EXERCISE DIRECTIONS »
Resume the blog post about going off birth control, continuing after its last sentence, "Why not do the same to my body?"

EXCERPT PROVIDED »
────────────────

Let’s Talk About Birth Control
I’m going off the pill, you guys!!!!!! (HAPPY MONDAY: Here’s some information about your friendly neighborhood blogger’s reproductive health. Let’s jump in!) I’ve been considering this for some time — I’ve been on it for five and a half years, which is crazy — and always for a multitude of reasons, but mostly because I felt like it was making me crazy. Or maybe it’s totally normal to burst into tears because your boyfriend is “asking you too many questions” I don’t know life is a rich tapestry and we’re all beautiful unique snowflakes!!!!!!!
I did some research over the weekend and kept running into the narrative that women stopped taking birth control and found out what they were “really” like — a different weight, a changed disposition, a pimplier face. I started it when I was 17, within a year of starting college and at the tail end of puberty…so, naturally, I gained twenty pounds in two months. (Once, while leading an admission tour at my college, someone had asked me about the freshman fifteen, and I told them the truth: yes, I had gained a lot of weight when I started college. “Well,” the Southern mother said, while stepping back and taking me in. “It looks like you needed it.”) I loved waking up to new boobs (who doesn’t?!), but I also feel like I don’t know my natural adult body at all, and it’s a really saddening, alienating feeling. A few months ago, I decided to stop chemically straightening my hair and let it grow out naturally, and after nearly twenty years of various manipulation, it was so satisfying (and scary and enlightening and sad and happy) to have my hair the way it’s supposed to be, for the first time in decades. Why not do the same to my body?

────────────────

DATA SHOWN »
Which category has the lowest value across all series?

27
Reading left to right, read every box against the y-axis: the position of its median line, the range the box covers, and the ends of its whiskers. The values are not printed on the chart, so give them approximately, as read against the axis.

────────────────

FINAL ANSWER »
I’m not swearing off hormonal contraception forever, but I think it’s time to give my body a well-deserved break — check back here for cool and fun updates!!!! (Dear Reader: It’s been 100 days without the devil’s candy. The winter grows ever colder.) Stephanie Georgopulos wrote a piece for Medium detailing her issues with finding a method that worked for her, and though nearly everyone I know has had issues with their birth control, it’s still really reassuring to know I’m not alone. And to know that I probably shouldn’t try NuvaRing.
But I could talk about this all day!! What are your thoughts on birth control? Do you call it the devil’s candy? Do you take the pills in the placebo week (I refuse)?! Let me know.